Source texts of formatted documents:
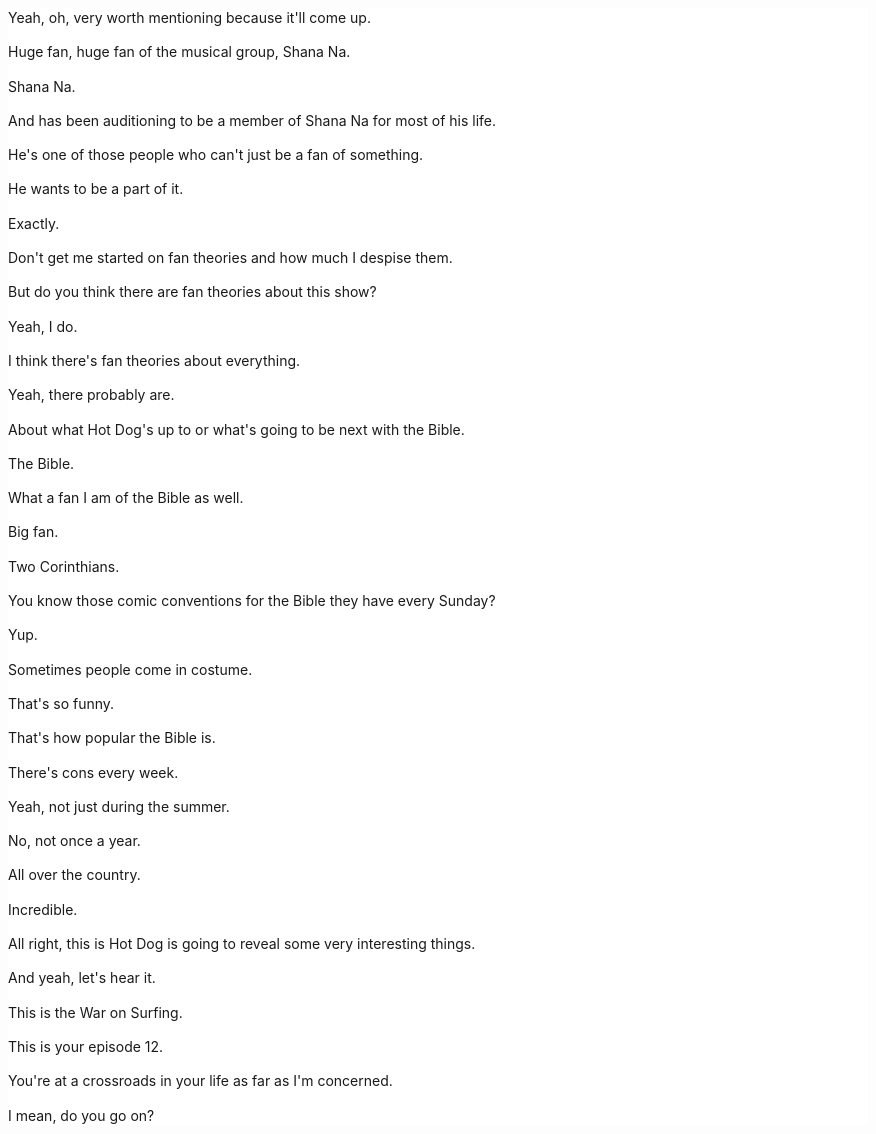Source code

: Yeah, oh, very worth mentioning because it'll come up.

Huge fan, huge fan of the musical group, Shana Na.

Shana Na.

And has been auditioning to be a member of Shana Na for most of his life.

He's one of those people who can't just be a fan of something.

He wants to be a part of it.

Exactly.

Don't get me started on fan theories and how much I despise them.

But do you think there are fan theories about this show?

Yeah, I do.

I think there's fan theories about everything.

Yeah, there probably are.

About what Hot Dog's up to or what's going to be next with the Bible.

The Bible.

What a fan I am of the Bible as well.

Big fan.

Two Corinthians.

You know those comic conventions for the Bible they have every Sunday?

Yup.

Sometimes people come in costume.

That's so funny.

That's how popular the Bible is.

There's cons every week.

Yeah, not just during the summer.

No, not once a year.

All over the country.

Incredible.

All right, this is Hot Dog is going to reveal some very interesting things.

And yeah, let's hear it.

This is the War on Surfing.

This is your episode 12.

You're at a crossroads in your life as far as I'm concerned.

I mean, do you go on?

* **Job**: Look above for the line that holds "That's so funny.", then copy it and each line after it exactly, through the last line of the data.

* **Solution below**:
That's so funny.

That's how popular the Bible is.

There's cons every week.

Yeah, not just during the summer.

No, not once a year.

All over the country.

Incredible.

All right, this is Hot Dog is going to reveal some very interesting things.

And yeah, let's hear it.

This is the War on Surfing.

This is your episode 12.

You're at a crossroads in your life as far as I'm concerned.

I mean, do you go on?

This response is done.